The FDA has just approved galcanezumab (Emgality), the third CGRP monoclonal antibody for the prophylactic treatment of migraines. It follows erenumab (Aimovig) and fremanezumab (Ajovy) and just like these two drugs it appears to be very safe and very effective for over 50% of patients.
Galcanezumab is also administered by a monthly subcutaneous injection. The initial dose is two 120 mg injections, followed by a single 120 mg injection every month. Similarly to erenumab, it comes in an autoinjector pen which is easy to self-administer. Fremanezumab is not available in an autoinjector pen but only in a small prefilled syringe, which may make some patients hesitant to use it, however injecting with a prefilled syringe is often less painful.
Galcanezumab and fremanezumab list as their only side effect injection site reaction, while erenumab also has the side effect of constipation. Erenumab was approved four months ago and at our Center we have already injected about 300 patients. Constipation is a problem for a small number of patients and in a couple of them it was severe enough that they stopped the injections.
Fremanezumab was approved only a couple of weeks ago and we’ve treated only about a dozen patients so far, so it is too early to tell if it will also cause constipation. After all, these three drugs are similar to each other in that they block the effect of calcitonin gene-related peptide (CGRP), a chemical released during a migraine attack. The only difference in the way they work is that erenumab blocks the CGRP receptor, where the CGRP molecule attaches itself, while the other two drugs block the actual CGRP molecule. It is possible that this difference in the mechanism of action is why erenumab is more likely to cause constipation.

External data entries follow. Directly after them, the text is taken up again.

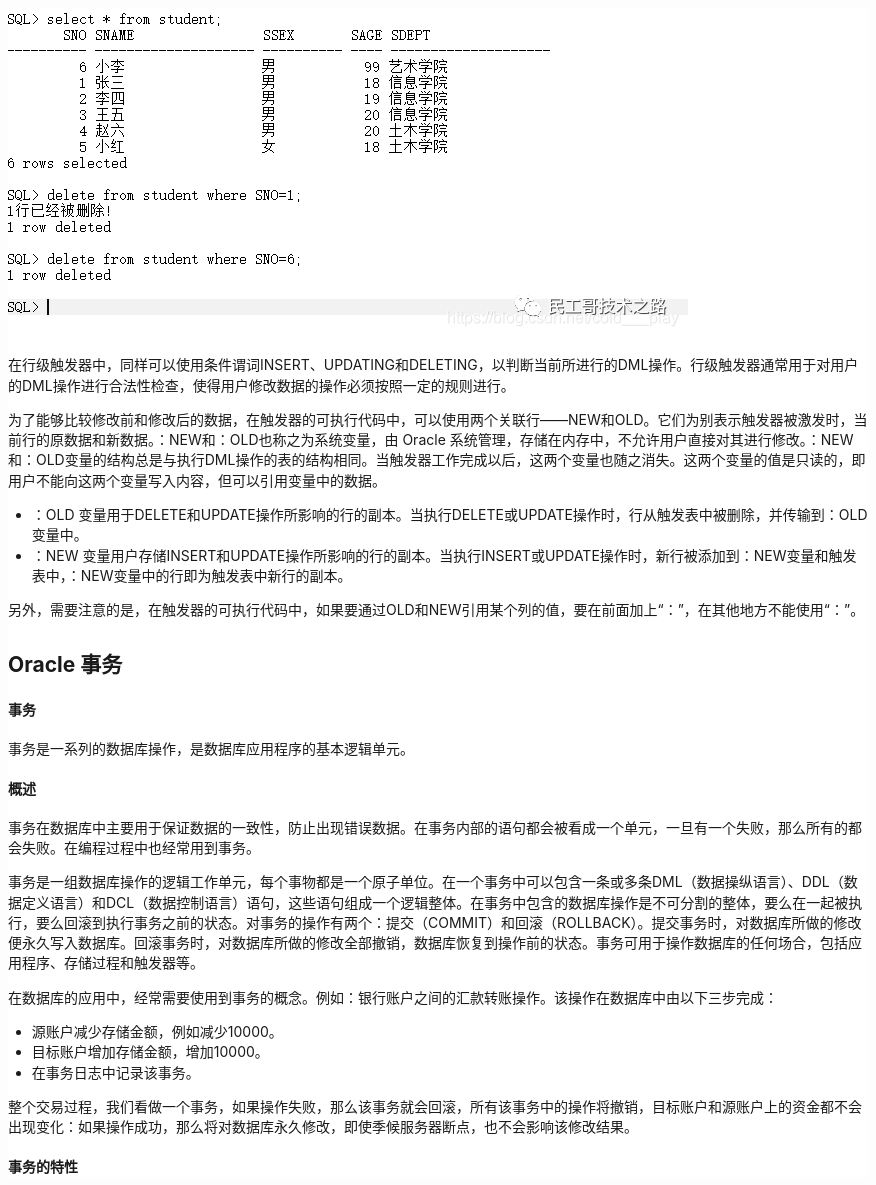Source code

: ​![图片](assets/network-asset-640-20240106163527-u9i5pla.png)​

在行级触发器中，同样可以使用条件谓词INSERT、UPDATING和DELETING，以判断当前所进行的DML操作。行级触发器通常用于对用户的DML操作进行合法性检查，使得用户修改数据的操作必须按照一定的规则进行。

为了能够比较修改前和修改后的数据，在触发器的可执行代码中，可以使用两个关联行——NEW和OLD。它们为别表示触发器被激发时，当前行的原数据和新数据。：NEW和：OLD也称之为系统变量，由  Oracle  系统管理，存储在内存中，不允许用户直接对其进行修改。：NEW和：OLD变量的结构总是与执行DML操作的表的结构相同。当触发器工作完成以后，这两个变量也随之消失。这两个变量的值是只读的，即用户不能向这两个变量写入内容，但可以引用变量中的数据。

* ：OLD 变量用于DELETE和UPDATE操作所影响的行的副本。当执行DELETE或UPDATE操作时，行从触发表中被删除，并传输到：OLD变量中。
* ：NEW 变量用户存储INSERT和UPDATE操作所影响的行的副本。当执行INSERT或UPDATE操作时，新行被添加到：NEW变量和触发表中，：NEW变量中的行即为触发表中新行的副本。

另外，需要注意的是，在触发器的可执行代码中，如果要通过OLD和NEW引用某个列的值，要在前面加上“：”，在其他地方不能使用“：”。

## Oracle 事务

#### 事务

事务是一系列的数据库操作，是数据库应用程序的基本逻辑单元。

#### 概述

事务在数据库中主要用于保证数据的一致性，防止出现错误数据。在事务内部的语句都会被看成一个单元，一旦有一个失败，那么所有的都会失败。在编程过程中也经常用到事务。

事务是一组数据库操作的逻辑工作单元，每个事物都是一个原子单位。在一个事务中可以包含一条或多条DML（数据操纵语言）、DDL（数据定义语言）和DCL（数据控制语言）语句，这些语句组成一个逻辑整体。在事务中包含的数据库操作是不可分割的整体，要么在一起被执行，要么回滚到执行事务之前的状态。对事务的操作有两个：提交（COMMIT）和回滚（ROLLBACK）。提交事务时，对数据库所做的修改便永久写入数据库。回滚事务时，对数据库所做的修改全部撤销，数据库恢复到操作前的状态。事务可用于操作数据库的任何场合，包括应用程序、存储过程和触发器等。

在数据库的应用中，经常需要使用到事务的概念。例如：银行账户之间的汇款转账操作。该操作在数据库中由以下三步完成：

* 源账户减少存储金额，例如减少10000。
* 目标账户增加存储金额，增加10000。
* 在事务日志中记录该事务。

整个交易过程，我们看做一个事务，如果操作失败，那么该事务就会回滚，所有该事务中的操作将撤销，目标账户和源账户上的资金都不会出现变化：如果操作成功，那么将对数据库永久修改，即使季候服务器断点，也不会影响该修改结果。

#### 事务的特性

We have also seen one patient who developed a rash about 5-6 days after being injected with erenumab, which resolved with a short course of prednisone.
All three manufacturers offer a free trial, in come cases for up to a year. Many insurers are starting to pay for these truly remarkable medications, although most require that the patient first tries and fails one or two inexpensive oral preventive medications. We’ve also encountered some insurers who will pay for either Botox or erenumab, but not for both. This is a problem for some of our patients who get partial relief from each treatment and almost complete relief when these two are combined. One strategy is to continue obtaining Botox through the insurance and getting one of the monoclonal antibodies through the free trial program.
One common question we get asked is how soon will the injection work. In some patients the relief begins in a couple of days, but we have also seen patients who improve only after 2 treatments. The large trials that led to the FDA approval suggest that each subsequent treatment will provide better relief than the previous one.